Kaffee hilft auch bei Knoblauchgeruch

Natron, Backpulver und Streichhölzer

Konnten Sie eine genaue Geruchsquelle ermitteln, wie etwa der Kühlschrank, der Mülleimer, der Aschenbecher oder die Spülmaschine, ist reines Natron bzw. alternativ Backpulver ist absoluter Geruchskiller. Streut man zum Beispiel Natron auf den Boden eines Aschenbechers, bindet es den stechenden Geruch der Asche und der Zigarettenkippen. Für kleine Räume, wie Bäder oder Abstellkammern, hat sich das Anzünden von Streichhölzern zur Geruchsneutralisation als erfolgreich bewährt.

Duftöle und Duftsäckchen

Kommen Sie mit diesen Methoden nicht weiter, hilft oft nur noch, die Gerüche mit anderen Düften zu überdecken. Als starker Helfer in der Not zeigt sich hier Lavendel. Als reines Öl auf Duftsäckchen oder Baumwolltücher aufgetragen und aufgehängt, wirkt es wahre Wunder und schafft ein angenehm duftendes Raumklima. Wohnlich sind auch Düfte von Vanillestangen in luftigen Beutelchen offen aufbewahrt oder Orangen bzw. Zitronen mit Nelken gespickt.

Potpouris

Alternativ sind viele Potpouri-Mischungen im Handel erhältlich, die mit ihren intensiven Düften alles andere im Raum überdecken können.
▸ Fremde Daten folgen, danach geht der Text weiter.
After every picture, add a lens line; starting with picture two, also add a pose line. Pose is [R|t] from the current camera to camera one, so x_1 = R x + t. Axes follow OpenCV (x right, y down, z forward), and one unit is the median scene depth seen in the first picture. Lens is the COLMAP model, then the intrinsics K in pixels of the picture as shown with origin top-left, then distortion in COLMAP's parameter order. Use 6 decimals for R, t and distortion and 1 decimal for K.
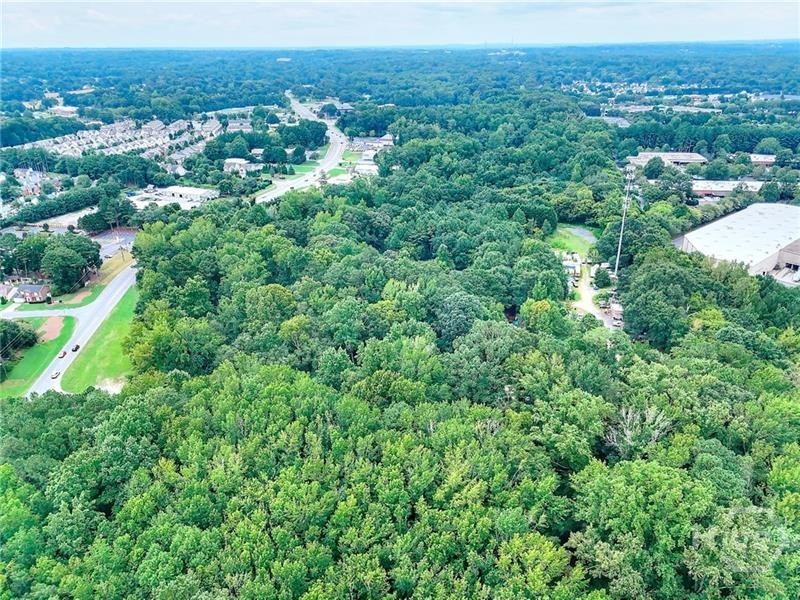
lens RADIAL K [[568.8, 0, 400.8], [0, 568.8, 300.2], [0, 0, 1]] dist [0.038218, -0.025997]
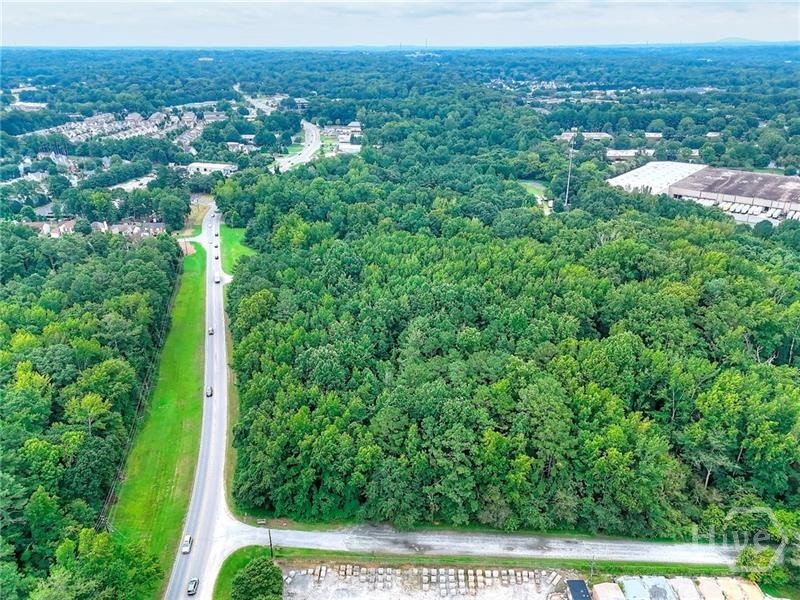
lens RADIAL K [[568.8, 0, 398.3], [0, 568.8, 300.1], [0, 0, 1]] dist [0.038218, -0.025997]
pose [[0.989142, -0.053945, 0.136704, -0.120520], [0.054319, 0.998523, 0.000990, 0.081611], [-0.136556, 0.006447, 0.990611, -0.176437]]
Obendrein gesellen sich zu den Möglichkeiten der Verbesserung der Raumluft noch Duftlampen, die mit Ölen ganz nach den eigenen Vorlieben und der Jahreszeit wohlige Gerüche verbreiten. Aber auch Räucherstäbchen nach Wahl führen zum gewünschten Erfolg.

Bevor Sie also die Chemiekeule schwingen, greifen Sie zunächst zu den harmloseren Hausmitteln und testen Sie erst deren Wirksamkeit. Zu Lufterfrischern oder Duftsprays aus dem Supermarkt können Sie später immer noch greifen. Idealerweise versuchen Sie am besten, die Gerüche erst gar nicht entstehen zu lassen, indem Sie beispielsweise den Aschenbecher täglich leeren, den Kühlschrank regelmäßig mit Essigwasser auswischen und nach jeder Leerung der Spülmaschine etwas Natron auf deren Boden streuen.